TASK ITEM
Only certain lines below are wanted: those starting at the line containing "In the body" and ending at the line containing "Thank you for registering a", both included, each retyped exactly.

SOURCE DATA
--------

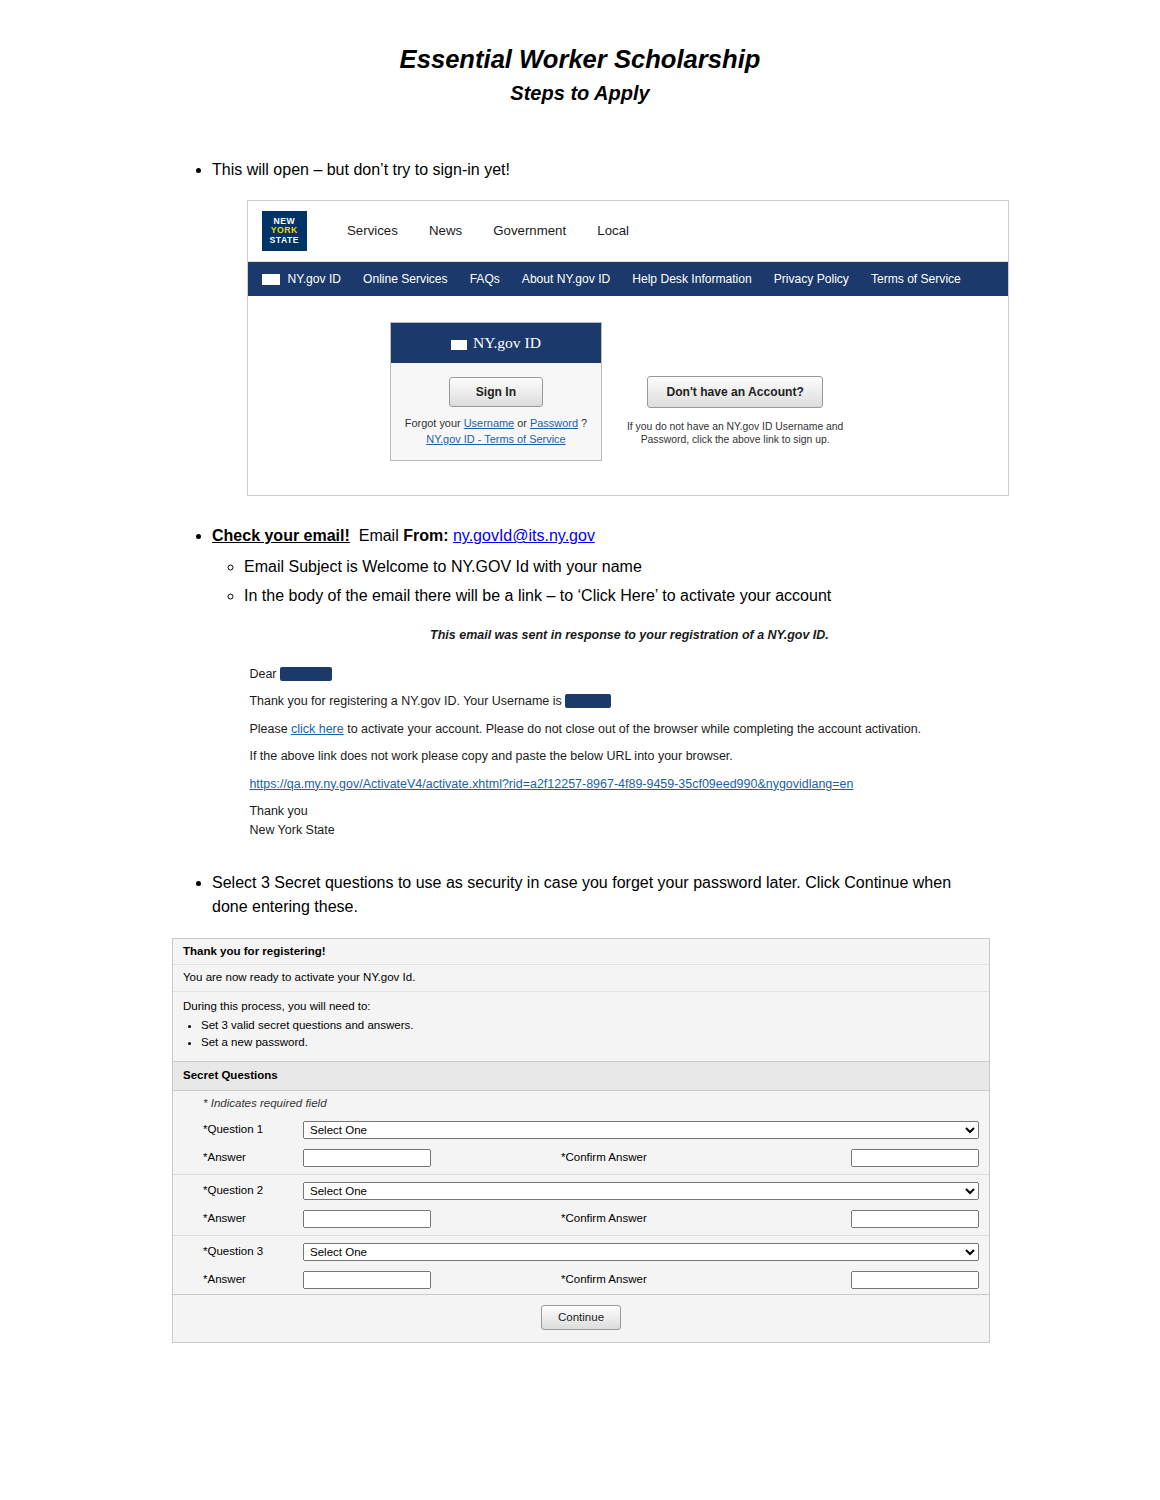Essential Worker Scholarship
Steps to Apply
This will open – but don’t try to sign-in yet!
NEW YORK STATE
Services News Government Local
NY.gov ID Online Services FAQs About NY.gov ID Help Desk Information Privacy Policy Terms of Service
NY.gov ID
Sign In
Forgot your Username or Password ?
NY.gov ID - Terms of Service
Don't have an Account?
If you do not have an NY.gov ID Username and
Password, click the above link to sign up.
Check your email! Email From: ny.govId@its.ny.gov
Email Subject is Welcome to NY.GOV Id with your name
In the body of the email there will be a link – to ‘Click Here’ to activate your account
This email was sent in response to your registration of a NY.gov ID.
Dear
Thank you for registering a NY.gov ID. Your Username is
Please click here to activate your account. Please do not close out of the browser while completing the account activation.
If the above link does not work please copy and paste the below URL into your browser.
https://qa.my.ny.gov/ActivateV4/activate.xhtml?rid=a2f12257-8967-4f89-9459-35cf09eed990&nygovidlang=en
Thank you
New York State
Select 3 Secret questions to use as security in case you forget your password later. Click Continue when done entering these.
Thank you for registering!
You are now ready to activate your NY.gov Id.
During this process, you will need to:
Set 3 valid secret questions and answers.
Set a new password.
Secret Questions
* Indicates required field
*Question 1 Select One
*Answer *Confirm Answer
*Question 2 Select One
*Answer *Confirm Answer
*Question 3 Select One
*Answer *Confirm Answer
Continue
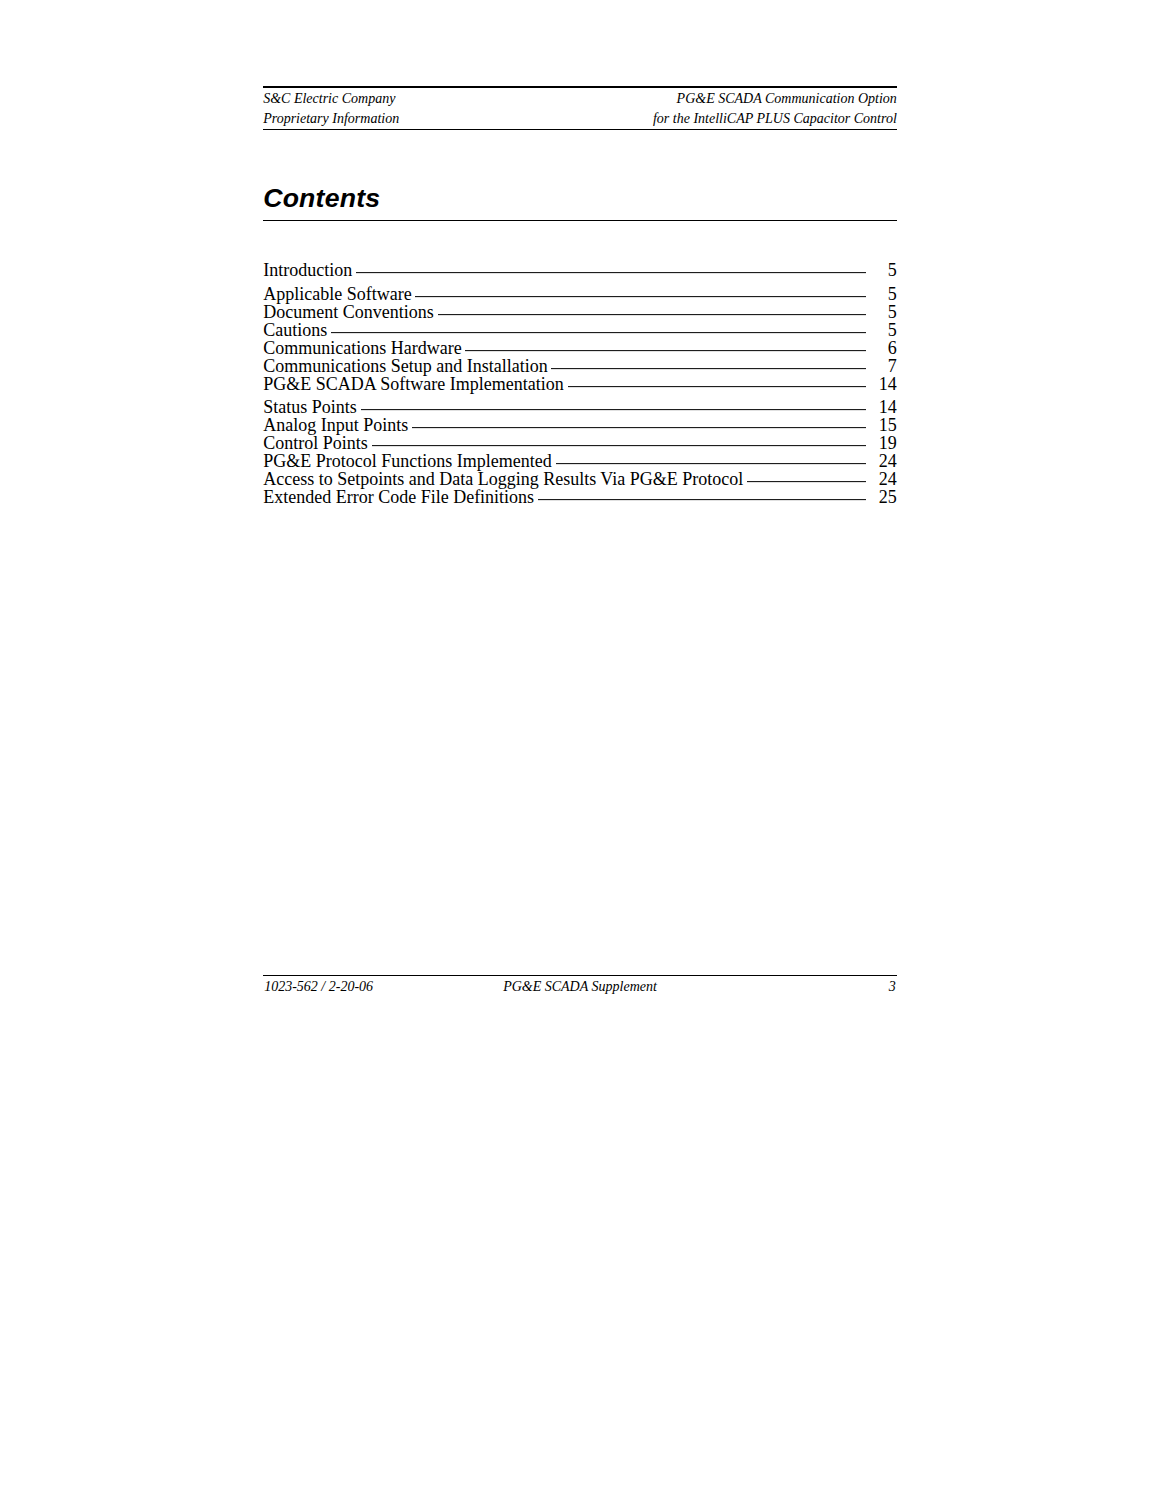| S&C Electric Company | PG&E SCADA Communication Option |
| Proprietary Information | for the IntelliCAP PLUS Capacitor Control |
Contents
Introduction 5
Applicable Software 5
Document Conventions 5
Cautions 5
Communications Hardware 6
Communications Setup and Installation 7
PG&E SCADA Software Implementation 14
Status Points 14
Analog Input Points 15
Control Points 19
PG&E Protocol Functions Implemented 24
Access to Setpoints and Data Logging Results Via PG&E Protocol 24
Extended Error Code File Definitions 25
| 1023-562 / 2-20-06 | PG&E SCADA Supplement | 3 |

--------

FINISHED TASK
In the body of the email there will be a link – to ‘Click Here’ to activate your account
This email was sent in response to your registration of a NY.gov ID.
Dear
Thank you for registering a NY.gov ID. Your Username is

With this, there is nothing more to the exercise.